Supplementary Information 2 gives further details on the MLP neural network architectures and training.

3D extended object tracking

The aforementioned objects consisted of a few point sources. For non-point-like (extended) objects, the graphene 4 × 4 pixel array fails to accurately estimate the configuration, given the limited information available from such a small array. To illustrate the possibilities of 3D tracking of a complex object and estimating its orientation, we used a ladybug as an extended object and moved it in a 3D spatial grid of size 8.5 × 8.5 × 45 mm. The grid spacing was 0.85 mm along both x- and y-directions, and 3 mm along z-direction. At each grid point, the object took 8 possible orientations in the x-z plane, with 45° angular separation between neighboring orientations (see experiment details in Supplementary Information 2). We acquired 15,488 high-resolution focal stack images using the CMOS sensor (at two different planes) and trained two convolutional neural networks (CNNs), one to estimate the ladybug’s position and the other for estimating its orientation, with MSE loss and the cross-entropy loss, respectively. Figure 4 shows the results for five test samples. The CNNs correctly classified the orientation of all five samples and estimated their 3D position accurately. For the entire test set, the RMSE along x-, y-, and z-directions is 0.11 mm, 0.13 mm, and 0.65 mm, respectively, and the orientation is classified with 99.35% accuracy. We note that at least two imaging planes are needed to achieve good estimation accuracy along depth (z)-direction: when the sensor at the front position is solely used, the RMSE value along z-direction is 2.14 mm, and when the sensor at the back position is solely used, the RMSE value along z-direction is 1.60 mm.
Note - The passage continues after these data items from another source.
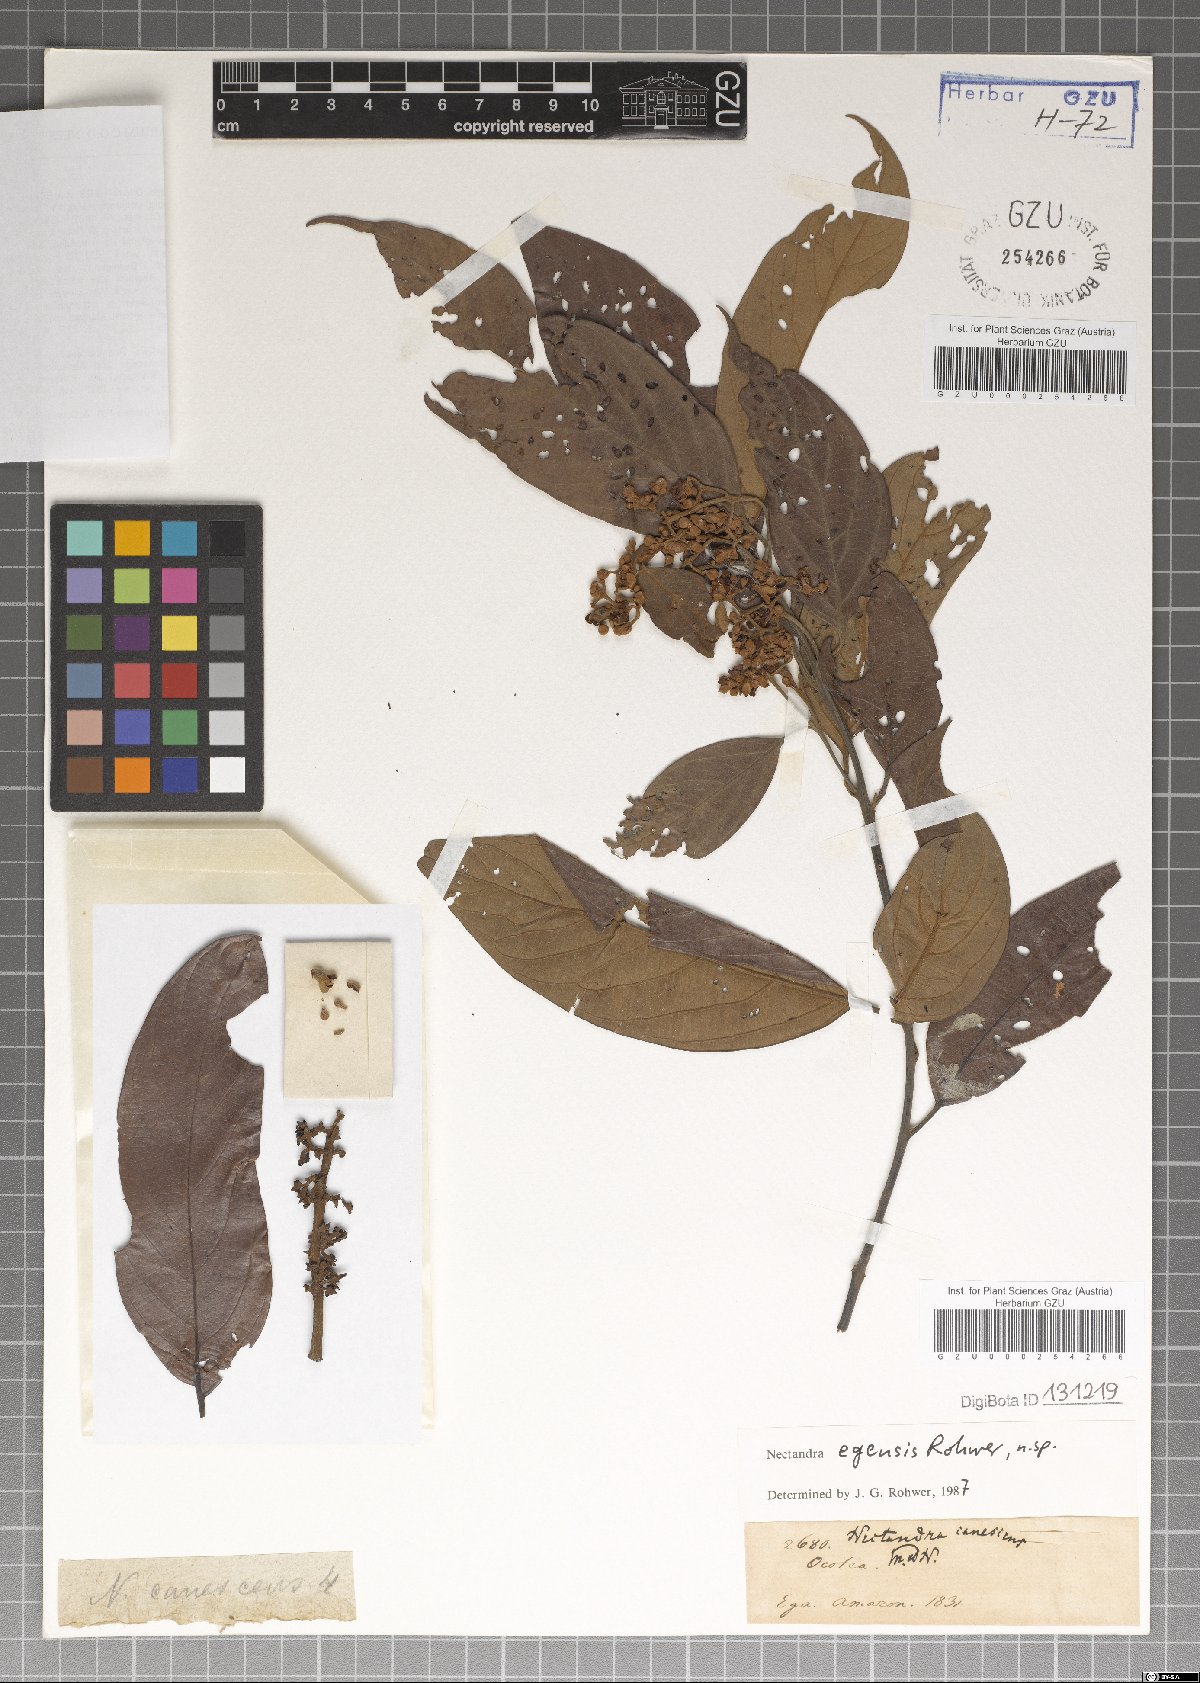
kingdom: Plantae
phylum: Tracheophyta
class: Magnoliopsida
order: Laurales
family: Lauraceae
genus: Nectandra
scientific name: Nectandra egensis
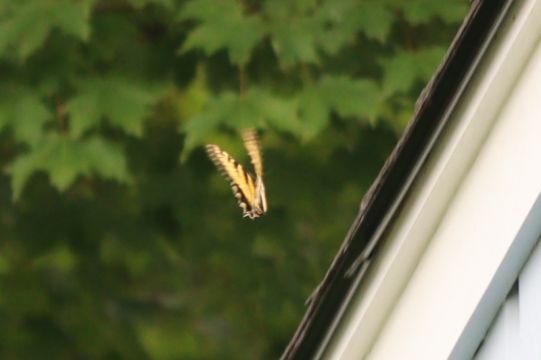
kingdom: Animalia
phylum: Arthropoda
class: Insecta
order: Lepidoptera
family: Papilionidae
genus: Pterourus
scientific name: Pterourus canadensis
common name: Canadian Tiger Swallowtail
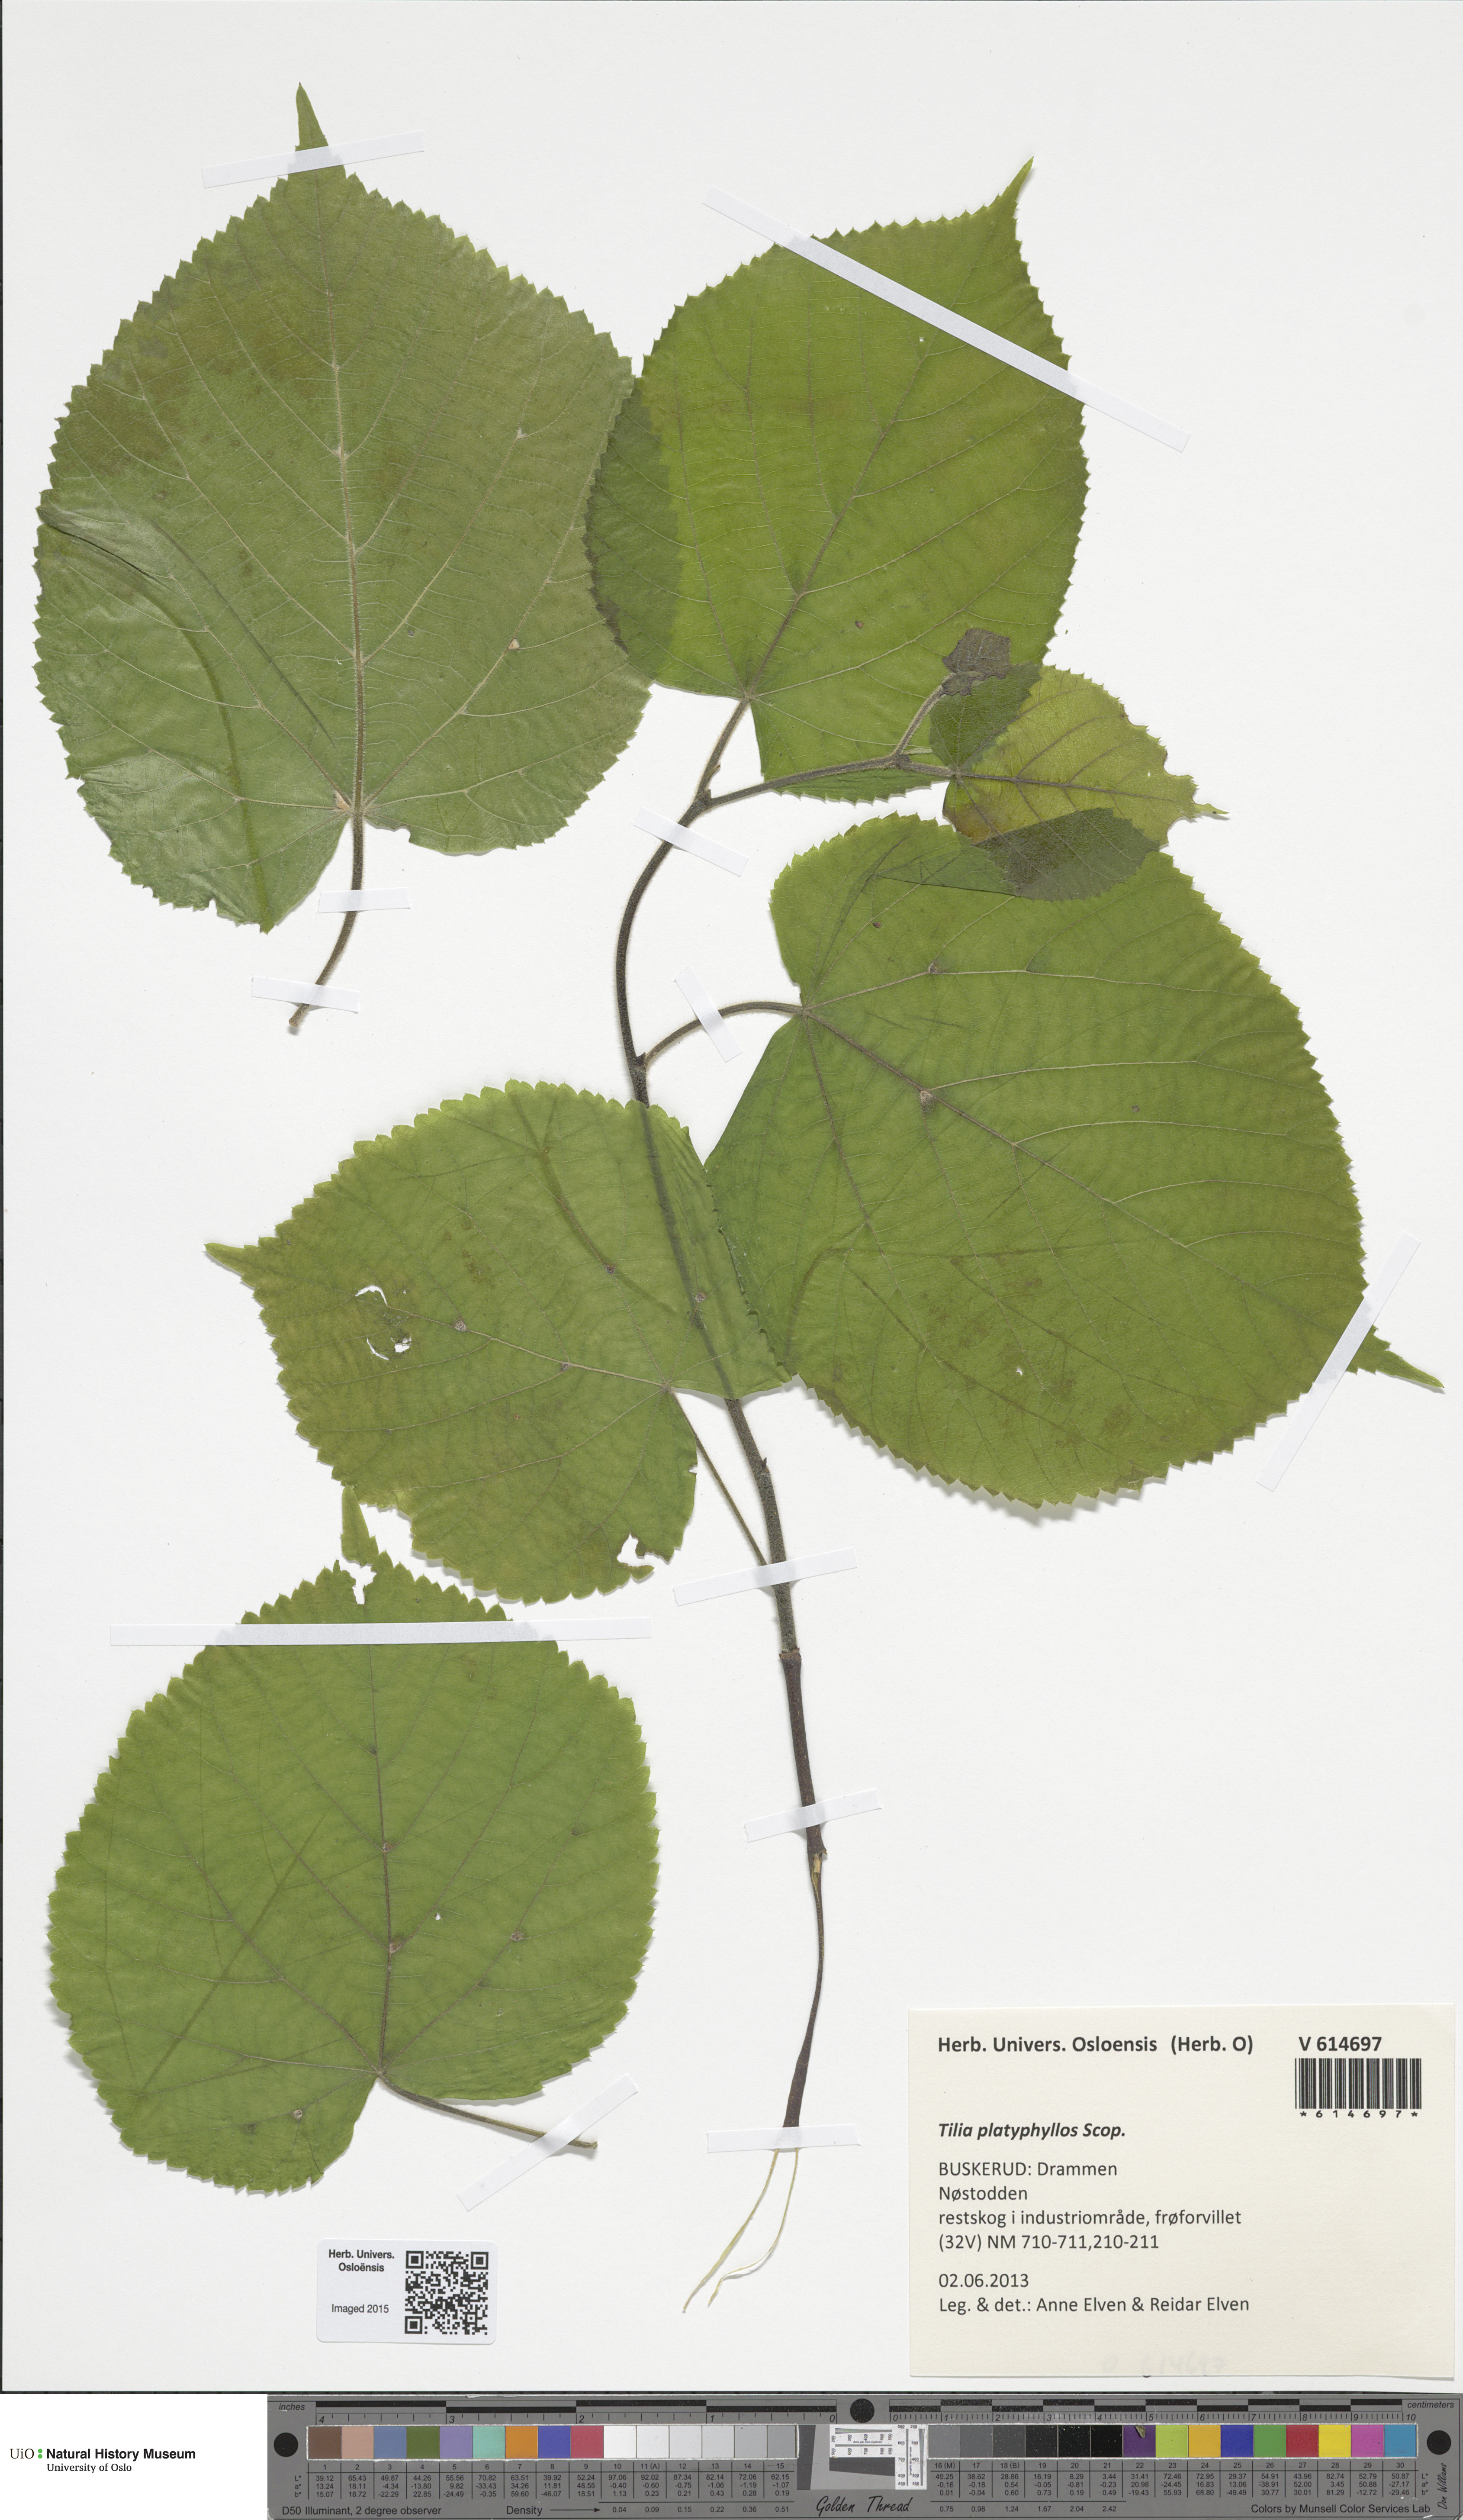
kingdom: Plantae
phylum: Tracheophyta
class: Magnoliopsida
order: Malvales
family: Malvaceae
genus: Tilia
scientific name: Tilia platyphyllos
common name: Large-leaved lime
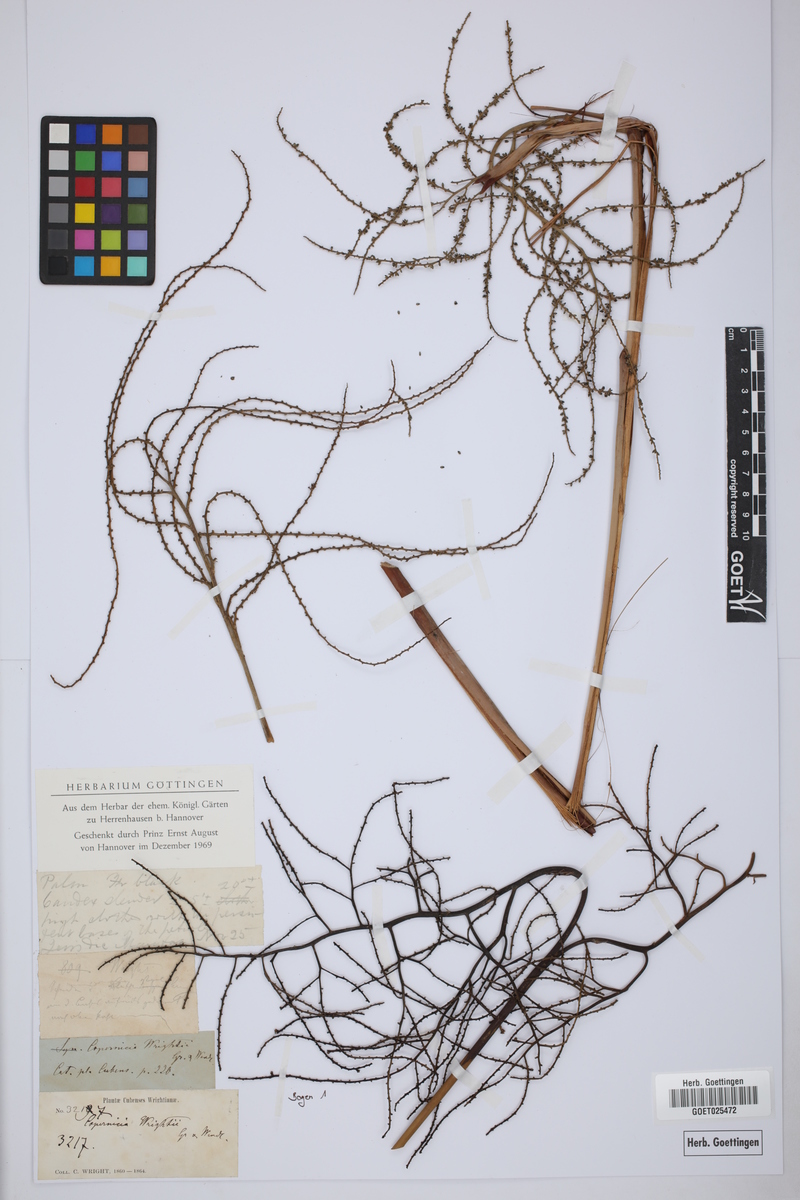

Fig. 4: 3D extended-object tracking and its orientation estimation using focal stack data collected by a CMOS camera.
figure 4

(a) Results in the x-y-plane perspective and (b) in the x-z-plane perspective. The estimated (true) ladybug’s position and orientation are indicated by green (orange) dots and green (orange) overlaid ladybug images. Note that the ladybug images are not a part of the neural network output and are shown for illustration only.

Supplementary Fig. 6 describes the CNN architectures and training details.

Discussion

In conclusion, we designed and demonstrated a focal stack imaging system enabled by graphene transparent photodetector arrays and the use of feedforward neural networks. Even with limited pixel density, we successfully demonstrated simultaneous imaging at multiple focal planes, which can be used for 3D tracking of point objects with high speed and high accuracy. Our computer model further proves that such an imaging system has the potential to track an extended object and estimate its orientation at the same time. Future advancements in graphene detector technology, such as higher density arrays and smaller hysteresis enabled by higher quality tunnel barriers, will be necessary to move beyond the current proof-of-concept demonstration. We also want to emphasize that the proposed focal stacking imaging concept is not limited to graphene detectors alone. Transparent (or semi-transparent) detectors made from other 2D semiconductors and ultra-thin semiconductor films can also be implemented as the transparent sensor planes within the focal stacks. The resulting ultra-compact, high-resolution, and fast 3D object detection technology can be advantageous over existing technologies such as LiDAR and light-field cameras. Our work also showcases that the combination of nanophotonic devices, which is intrinsically high-performance but nondeterministic, with machine learning algorithms can complement and open new frontiers in computational imaging.